2/ Continue to drive towards value added and branded product owned by farmers and companies that share gains with their farmer suppliers

While there have certainly seem to have been problems with the approach that Murray Goulbourn has taken the overall strategic direction is correct. If you want to continue to supply commodity products you will get commodity prices. So you have to create products that create higher margins by providing greater value to the customer. No-one should pretend or believe that a drive towards value adding  is easy. It is particularly hard for farmers who have been used to having a primarily production driven focus and some of whom believe that the companies who buy their product have some sort of obligation to do so because they are producing it. Having been on the board of a farmer owned company that followed this strategy, partly because I banged on about it for years, I can attest to the difficulties of this change in practice. The good thing is that it does not have to be a majority of your product. You can still be part of commodity markets to drive economies of scale that keep your costs low while 10 or 20% of your product significantly increases profits. A word of caution though, a different group of people have to be involved in the commodity part and the value added part. They require a completely different mindset.

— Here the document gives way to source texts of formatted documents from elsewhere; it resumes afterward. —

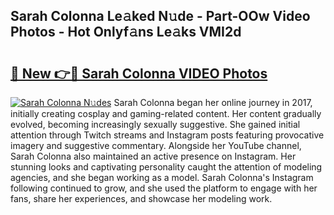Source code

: ## Sarah Colonna Le𝚊ked N𝚞de - Part-OOw Video Photos - Hot Onlyf𝚊ns Le𝚊ks VMI2d

# <h2><a href="http://ac42199.deff.icu/?id=Sarah+Colonna">🔗 New 👉🔴 Sarah Colonna VIDEO Photos</a></h2>

[![Sarah Colonna N𝚞des](https://i.imgur.com/rIISA9y.gif)](http://ac42199.deff.icu/?id=Sarah+Colonna)
Sarah Colonna began her online journey in 2017, initially creating cosplay and gaming-related content. Her content gradually evolved, becoming increasingly sexually suggestive. She gained initial attention through Twitch streams and Instagram posts featuring provocative imagery and suggestive commentary. Alongside her YouTube channel, Sarah Colonna also maintained an active presence on Instagram. Her stunning looks and captivating personality caught the attention of modeling agencies, and she began working as a model. Sarah Colonna's Instagram following continued to grow, and she used the platform to engage with her fans, share her experiences, and showcase her modeling work.

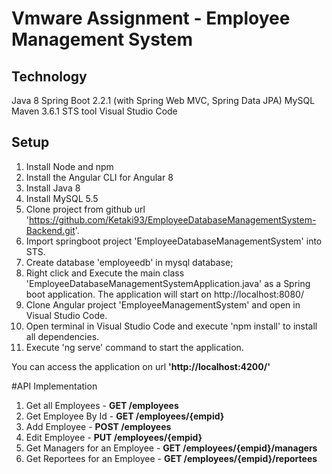 # Vmware Assignment - Employee Management System

## Technology
Java 8
Spring Boot 2.2.1 (with Spring Web MVC, Spring Data JPA)
MySQL
Maven 3.6.1
STS tool
Visual Studio Code

## Setup
1. Install Node and npm
2. Install the Angular CLI for Angular 8
3. Install Java 8
4. Install MySQL 5.5
5. Clone project from github url 'https://github.com/Ketaki93/EmployeeDatabaseManagementSystem-Backend.git'.
6. Import springboot project 'EmployeeDatabaseManagementSystem' into STS.
7. Create database 'employeedb' in mysql database;
8. Right click and Execute the main class 'EmployeeDatabaseManagementSystemApplication.java' as a Spring boot application. The application will start on http://localhost:8080/
9. Clone Angular project 'EmployeeManagementSystem' and open in Visual Studio Code.
10. Open terminal in Visual Studio Code and execute 'npm install' to install all dependencies.
11. Execute 'ng serve' command to start the application.

You can access the application on url **'http://localhost:4200/'**

#API Implementation

1. Get all Employees - **GET /employees**
2. Get Employee By Id - **GET /employees/{empid}**
3. Add Employee - **POST /employees**
4. Edit Employee - **PUT /employees/{empid}**
5. Get Managers for an Employee - **GET /employees/{empid}/managers**
6. Get Reportees for an Employee - **GET /employees/{empid}/reportees**
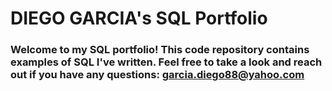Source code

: # **DIEGO GARCIA's SQL Portfolio**
### Welcome to my SQL portfolio! This code repository contains examples of SQL I've written. Feel free to take a look and reach out if you have any questions: garcia.diego88@yahoo.com
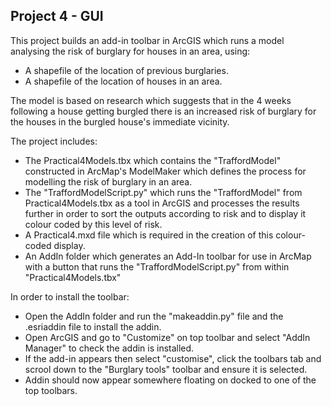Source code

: ## Project 4 - GUI

This project builds an add-in toolbar in ArcGIS which runs a model analysing the risk of burglary for houses in an area, using:
* A shapefile of the location of previous burglaries.
* A shapefile of the location of houses in an area.  

The model is based on research which suggests that in the 4 weeks following a house getting burgled there is an increased risk of burglary 
for the houses in the burgled house's immediate vicinity.  

The project includes:
* The Practical4Models.tbx which contains the "TraffordModel" constructed in ArcMap's ModelMaker which defines the process for modelling the risk of burglary in an area.
* The "TraffordModelScript.py" which runs the "TraffordModel" from Practical4Models.tbx as a tool in ArcGIS and processes the results further in order to sort the outputs
according to risk and to display it colour coded by this level of risk. 
* A Practical4.mxd file which is required in the creation of this colour-coded display.
* An AddIn folder which generates an Add-In toolbar for use in ArcMap with a button that runs the "TraffordModelScript.py" from within "Practical4Models.tbx"

In order to install the toolbar:
* Open the AddIn folder and run the "makeaddin.py" file and the .esriaddin file to install the addin.
* Open ArcGIS and go to "Customize" on top toolbar and select "AddIn Manager" to check the addin is installed.
* If the add-in appears then select "customise", click the toolbars tab and scrool down to the "Burglary tools" toolbar and ensure it is selected.
* Addin should now appear somewhere floating on docked to one of the top toolbars.



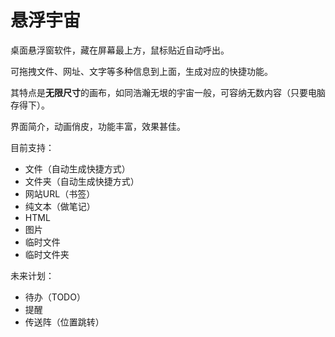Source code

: 悬浮宇宙
===

桌面悬浮窗软件，藏在屏幕最上方，鼠标贴近自动呼出。

可拖拽文件、网址、文字等多种信息到上面，生成对应的快捷功能。

其特点是**无限尺寸**的画布，如同浩瀚无垠的宇宙一般，可容纳无数内容（只要电脑存得下）。

界面简介，动画俏皮，功能丰富，效果甚佳。



目前支持：

- 文件（自动生成快捷方式）
- 文件夹（自动生成快捷方式）
- 网站URL（书签）
- 纯文本（做笔记）
- HTML
- 图片
- 临时文件
- 临时文件夹



未来计划：

- 待办（TODO）
- 提醒
- 传送阵（位置跳转）

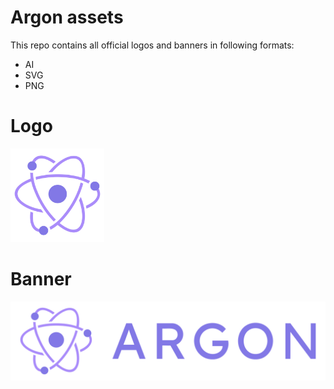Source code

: # Argon assets
This repo contains all official logos and banners in following formats:
* AI
* SVG
* PNG

# Logo
<img width="150" src="argon_logo.png"/>

# Banner
<img width="600" src="argon_banner.png"/>
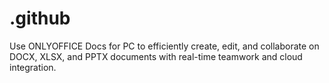 # .github
Use ONLYOFFICE Docs for PC to efficiently create, edit, and collaborate on DOCX, XLSX, and PPTX documents with real-time teamwork and cloud integration.
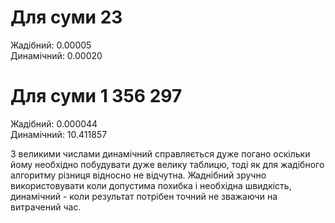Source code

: # Для суми 23

Жадібний: 0.00005  
Динамічний: 0.00020


# Для суми  1 356 297

Жадібний: 0.000044  
Динамічний: 10.411857

З великими числами динамічний справляється дуже погано оскільки йому необхідно побудувати дуже велику таблицю, тоді як для жадібного алгоритму різниця відносно не відчутна.
Жаднібний зручно використовувати коли допустима похибка і необхідна швидкість, динамічний - коли результат потрібен точний не зважаючи на витрачений час.
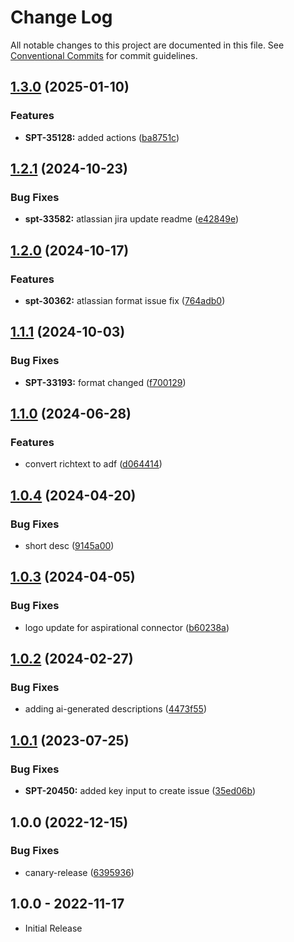 # Change Log

All notable changes to this project are documented in this file.
See [Conventional Commits](https://conventionalcommits.org) for commit guidelines.

## [1.3.0](https://github.com/swimlane-connectors/t_atlassian_jira/compare/1.2.1...1.3.0) (2025-01-10)


### Features

* **SPT-35128:** added actions ([ba8751c](https://github.com/swimlane-connectors/t_atlassian_jira/commit/ba8751c08a299b5a08fbf953e04327e054b3425f))

## [1.2.1](https://github.com/swimlane-connectors/t_atlassian_jira/compare/1.2.0...1.2.1) (2024-10-23)


### Bug Fixes

* **spt-33582:** atlassian jira update readme ([e42849e](https://github.com/swimlane-connectors/t_atlassian_jira/commit/e42849e5e913da85024dfa86f137bd61256db82e))

## [1.2.0](https://github.com/swimlane-connectors/t_atlassian_jira/compare/1.1.1...1.2.0) (2024-10-17)


### Features

* **spt-30362:** atlassian format issue fix ([764adb0](https://github.com/swimlane-connectors/t_atlassian_jira/commit/764adb0c8a1e049151ad2f7565cb9871dd5b09a0))

## [1.1.1](https://github.com/swimlane-connectors/t_atlassian_jira/compare/1.1.0...1.1.1) (2024-10-03)


### Bug Fixes

* **SPT-33193:** format changed ([f700129](https://github.com/swimlane-connectors/t_atlassian_jira/commit/f700129eee918e5a6e8b205e708ca951a4fbac32))

## [1.1.0](https://github.com/swimlane-connectors/t_atlassian_jira/compare/1.0.4...1.1.0) (2024-06-28)


### Features

* convert richtext to adf ([d064414](https://github.com/swimlane-connectors/t_atlassian_jira/commit/d06441412bc4200f7fccd56a8f529c8ffa02f318))

## [1.0.4](https://github.com/swimlane-connectors/t_atlassian_jira/compare/1.0.3...1.0.4) (2024-04-20)


### Bug Fixes

* short desc ([9145a00](https://github.com/swimlane-connectors/t_atlassian_jira/commit/9145a00d0e897d5eecd20e8a159d37e8fdb811f3))

## [1.0.3](https://github.com/swimlane-connectors/t_atlassian_jira/compare/1.0.2...1.0.3) (2024-04-05)


### Bug Fixes

* logo update for aspirational connector ([b60238a](https://github.com/swimlane-connectors/t_atlassian_jira/commit/b60238ae6feea6e16c70212f268742d2f1f07911))

## [1.0.2](https://github.com/swimlane-connectors/t_atlassian_jira/compare/1.0.1...1.0.2) (2024-02-27)


### Bug Fixes

* adding ai-generated descriptions ([4473f55](https://github.com/swimlane-connectors/t_atlassian_jira/commit/4473f5526a26dff90a80b2b884b7830fa0e3b065))

## [1.0.1](https://github.com/swimlane-connectors/t_atlassian_jira/compare/1.0.0...1.0.1) (2023-07-25)


### Bug Fixes

* **SPT-20450:** added key input to create issue ([35ed06b](https://github.com/swimlane-connectors/t_atlassian_jira/commit/35ed06b756162e4d75a1c24a7890197c9a3dc590))

## 1.0.0 (2022-12-15)


### Bug Fixes

* canary-release ([6395936](https://github.com/swimlane-connectors/t_atlassian_jira/commit/63959368d2168baf0aa014bb1a2eb587fc2d5216))

## 1.0.0 - 2022-11-17
 * Initial Release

3/ Increasing use of technology to drive transparency

This follows on from my second point. It is fine for consumers to buy branded products but if those products are owned by a company that pays it farmer suppliers commodity rates then there is no benefit to the farmers. The use of data, and social media systems to demonstrate that the brand treats its suppliers differently can then drive brand loyalty. The farmers also have to change though. A partnership where both parties drive towards customer value is necessary for this to work. That will provide long term change rather than a quick social media driven hump.

4/ Price contracting/hedging systems for farmers

If farmers want to complain about the prices they receive and or the volatility of them perhaps they should take more control of that pricing. We already see this used widely in other agricultural industries with grain farming and marketing being  a case in point.  Then they can complain about themselves. However the reality is that even done well this is likely to only smooth out the volatility. Just as the vast majority of people believe that they are an above average driver  It is a fool’s game to believe that everyone can beat the market.


All of this means a long term grind towards change rather than a quick fix. That is the reality of agriculture and agricultural investment at the farm level.

Addendum May 26th 2016

Talking to farmers this week from outside the dairy industry this week (I am at an Australian Ag conference) several things are clear:

  1. They are sympathetic to the plight of dairy farmers.
  2. They cannot believe the crazy pricing system (see above) but believe that dairy farmers have to hold some responsibility for agreeing to it.
  3. That you can’t beat the market.
  4. That they believe that the supermarkets are actually rubbing their hands together in glee with the social media campaign because they are selling more higher priced branded product where they make a bigger margin. Every farmer I have talked to believes the supermarkets are making more money and little or none of that money is going to dairy farmers.
  5. That if farmers want to get better margins they have to own the assets that provide branding and value to customers or they will continue to ride the ups and downs of the commodity cycle.

Change will not come quickly if at all.

Paul Higgins


2 thoughts on “Emotion Farming and The Reality Trap

  1. with your 6.25% milk figure was just liquid milk. now you have taken milk as a separate product you need to do that for all dairy through the shops don’t you?
    cream, ice cream, cheese, yogurt, butter etc. All part of the same problem.
    Then we can add all primary produce.